▸ Exercise objective: Reproduce the material below, renaming "Recorded value" to "Logged reading" wherever it occurs and keeping everything else identical.

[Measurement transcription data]
______________________________

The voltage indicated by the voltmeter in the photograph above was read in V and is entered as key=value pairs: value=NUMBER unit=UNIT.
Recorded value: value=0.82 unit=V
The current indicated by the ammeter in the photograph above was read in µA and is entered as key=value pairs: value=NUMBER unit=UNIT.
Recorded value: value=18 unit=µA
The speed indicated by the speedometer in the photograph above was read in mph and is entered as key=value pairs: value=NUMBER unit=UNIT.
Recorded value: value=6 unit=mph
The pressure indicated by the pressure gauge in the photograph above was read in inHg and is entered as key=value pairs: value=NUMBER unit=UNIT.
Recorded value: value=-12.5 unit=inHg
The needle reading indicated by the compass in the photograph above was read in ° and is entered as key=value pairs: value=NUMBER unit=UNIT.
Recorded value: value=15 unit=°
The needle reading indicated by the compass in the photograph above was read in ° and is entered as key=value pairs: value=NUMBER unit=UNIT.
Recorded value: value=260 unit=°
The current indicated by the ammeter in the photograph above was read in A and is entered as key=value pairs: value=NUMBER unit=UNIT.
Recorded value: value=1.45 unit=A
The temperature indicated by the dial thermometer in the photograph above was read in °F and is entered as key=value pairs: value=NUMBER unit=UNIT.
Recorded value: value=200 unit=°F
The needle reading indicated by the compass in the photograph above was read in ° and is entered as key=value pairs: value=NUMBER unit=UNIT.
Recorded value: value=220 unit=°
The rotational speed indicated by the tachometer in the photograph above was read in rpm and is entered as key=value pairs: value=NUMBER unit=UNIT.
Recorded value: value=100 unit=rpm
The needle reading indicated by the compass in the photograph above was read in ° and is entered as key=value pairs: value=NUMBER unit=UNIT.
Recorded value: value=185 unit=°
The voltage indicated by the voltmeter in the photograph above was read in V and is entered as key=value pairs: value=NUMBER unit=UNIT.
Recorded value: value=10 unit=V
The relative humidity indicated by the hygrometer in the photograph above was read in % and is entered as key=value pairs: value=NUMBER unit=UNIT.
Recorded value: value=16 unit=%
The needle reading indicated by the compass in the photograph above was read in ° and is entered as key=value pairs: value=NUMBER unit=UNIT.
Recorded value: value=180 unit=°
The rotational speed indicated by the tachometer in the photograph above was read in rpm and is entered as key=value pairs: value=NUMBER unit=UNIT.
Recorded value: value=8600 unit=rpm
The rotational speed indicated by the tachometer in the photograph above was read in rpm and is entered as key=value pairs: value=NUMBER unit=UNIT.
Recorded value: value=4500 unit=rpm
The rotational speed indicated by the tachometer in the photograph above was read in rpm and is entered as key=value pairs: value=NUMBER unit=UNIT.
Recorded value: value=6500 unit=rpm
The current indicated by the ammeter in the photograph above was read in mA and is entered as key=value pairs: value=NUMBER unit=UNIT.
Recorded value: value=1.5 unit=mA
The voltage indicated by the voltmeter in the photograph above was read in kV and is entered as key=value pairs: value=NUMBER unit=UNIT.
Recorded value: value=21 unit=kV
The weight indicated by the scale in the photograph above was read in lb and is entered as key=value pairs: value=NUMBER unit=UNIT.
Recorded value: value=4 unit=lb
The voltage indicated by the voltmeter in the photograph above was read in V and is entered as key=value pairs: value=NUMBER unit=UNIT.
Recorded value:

______________________________

▸ Written reply:
The voltage indicated by the voltmeter in the photograph above was read in V and is entered as key=value pairs: value=NUMBER unit=UNIT.
Logged reading: value=0.82 unit=V
The current indicated by the ammeter in the photograph above was read in µA and is entered as key=value pairs: value=NUMBER unit=UNIT.
Logged reading: value=18 unit=µA
The speed indicated by the speedometer in the photograph above was read in mph and is entered as key=value pairs: value=NUMBER unit=UNIT.
Logged reading: value=6 unit=mph
The pressure indicated by the pressure gauge in the photograph above was read in inHg and is entered as key=value pairs: value=NUMBER unit=UNIT.
Logged reading: value=-12.5 unit=inHg
The needle reading indicated by the compass in the photograph above was read in ° and is entered as key=value pairs: value=NUMBER unit=UNIT.
Logged reading: value=15 unit=°
The needle reading indicated by the compass in the photograph above was read in ° and is entered as key=value pairs: value=NUMBER unit=UNIT.
Logged reading: value=260 unit=°
The current indicated by the ammeter in the photograph above was read in A and is entered as key=value pairs: value=NUMBER unit=UNIT.
Logged reading: value=1.45 unit=A
The temperature indicated by the dial thermometer in the photograph above was read in °F and is entered as key=value pairs: value=NUMBER unit=UNIT.
Logged reading: value=200 unit=°F
The needle reading indicated by the compass in the photograph above was read in ° and is entered as key=value pairs: value=NUMBER unit=UNIT.
Logged reading: value=220 unit=°
The rotational speed indicated by the tachometer in the photograph above was read in rpm and is entered as key=value pairs: value=NUMBER unit=UNIT.
Logged reading: value=100 unit=rpm
The needle reading indicated by the compass in the photograph above was read in ° and is entered as key=value pairs: value=NUMBER unit=UNIT.
Logged reading: value=185 unit=°
The voltage indicated by the voltmeter in the photograph above was read in V and is entered as key=value pairs: value=NUMBER unit=UNIT.
Logged reading: value=10 unit=V
The relative humidity indicated by the hygrometer in the photograph above was read in % and is entered as key=value pairs: value=NUMBER unit=UNIT.
Logged reading: value=16 unit=%
The needle reading indicated by the compass in the photograph above was read in ° and is entered as key=value pairs: value=NUMBER unit=UNIT.
Logged reading: value=180 unit=°
The rotational speed indicated by the tachometer in the photograph above was read in rpm and is entered as key=value pairs: value=NUMBER unit=UNIT.
Logged reading: value=8600 unit=rpm
The rotational speed indicated by the tachometer in the photograph above was read in rpm and is entered as key=value pairs: value=NUMBER unit=UNIT.
Logged reading: value=4500 unit=rpm
The rotational speed indicated by the tachometer in the photograph above was read in rpm and is entered as key=value pairs: value=NUMBER unit=UNIT.
Logged reading: value=6500 unit=rpm
The current indicated by the ammeter in the photograph above was read in mA and is entered as key=value pairs: value=NUMBER unit=UNIT.
Logged reading: value=1.5 unit=mA
The voltage indicated by the voltmeter in the photograph above was read in kV and is entered as key=value pairs: value=NUMBER unit=UNIT.
Logged reading: value=21 unit=kV
The weight indicated by the scale in the photograph above was read in lb and is entered as key=value pairs: value=NUMBER unit=UNIT.
Logged reading: value=4 unit=lb
The voltage indicated by the voltmeter in the photograph above was read in V and is entered as key=value pairs: value=NUMBER unit=UNIT.
Logged reading:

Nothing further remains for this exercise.